Die toestand is alarmerend omdat doorverwijzing naar buitengewoon onderwijs zware gevolgen heeft voor de kinderen en hun gezinnen. Vooreerst is er het affectieve belang van een dergelijke beslissing voor ouders, die beginnen te denken dat hun kind aan een onoverkomelijke “ziekte” lijdt. In de meeste gevallen wordt de overgang naar het buitengewoon onderwijs ook beleefd als een stigmatisering voor de gezinnen. Het kind zelf wordt gemarginaliseerd, wat kan leiden tot extra leerstoornissen.

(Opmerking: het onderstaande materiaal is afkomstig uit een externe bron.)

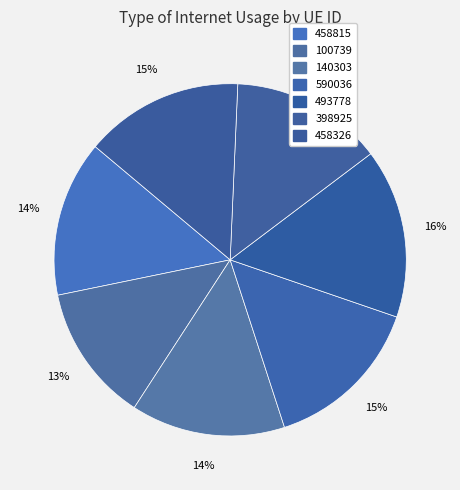

What is the total percentage of 458326 and 140303?

28.7%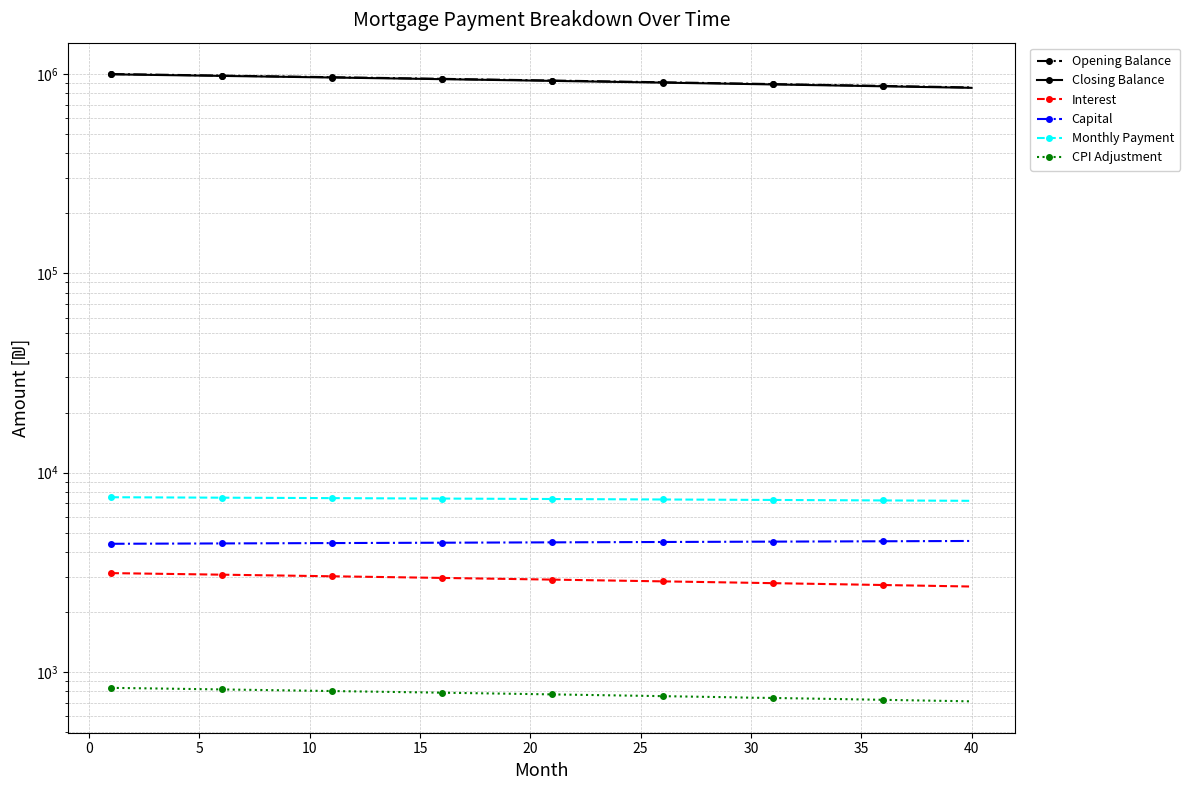

What is the spread (max minus min) of values at 5?

992883.8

Maar de cijfers tonen ook aan dat overplaatsing naar het buitengewoon onderwijs een grote rol speelt in de onderwijstoekomst van een leerling van het lager onderwijs: bij de overgang naar het secundair onderwijs worden de meeste kinderen uit het buitengewoon lager onderwijs naar het buitengewoon secundair onderwijs georiënteerd of naar het gewoon beroepssecundair onderwijs. Beide schoolloopbanen leiden tot arbeidsposities die op de arbeidsmarkt laag ingeschat worden.
De volledige schoolcarrière, maar ook het beroepstraject en het sociale leven gaan dus een totaal andere richting uit als gevolg van een onzorgvuldig onderzoek dat meestal tussen het zevende en achtste levensjaar plaatsvindt. De Franstalige gemeenschap is sowieso al de kampioen van sociale ongelijkheid in het onderwijs, en nu blijkt het buitengewoon onderwijs voor vele kinderen eveneens een degradatie te zijn... met dit verschil dat de doorverwijzing al in de lagere school gebeurt.
Vertaling naar het Nederlands: Koessan GABIAM / Marie-Eve Cosemans
Voetnoten
[1] Alle cijfers in dit artikel zijn afkomstig van de Federatie Wallonië-Brussel (ETNIC).
[2] Zie bvb. de analyse van FAPEO (2012) « QI = intelligence? » op http://www.fapeo.be/wp-content/analyses/analyses2012/QI.pdf of de mening van Denis Verheulpen, neuroloog-pediater, op http://www.lejim.info/spip/spip.php?article108#nh6
[3] M. Deleau, Dictionnaire encyclopédique de l’éducation et de la formation (ed. Retz).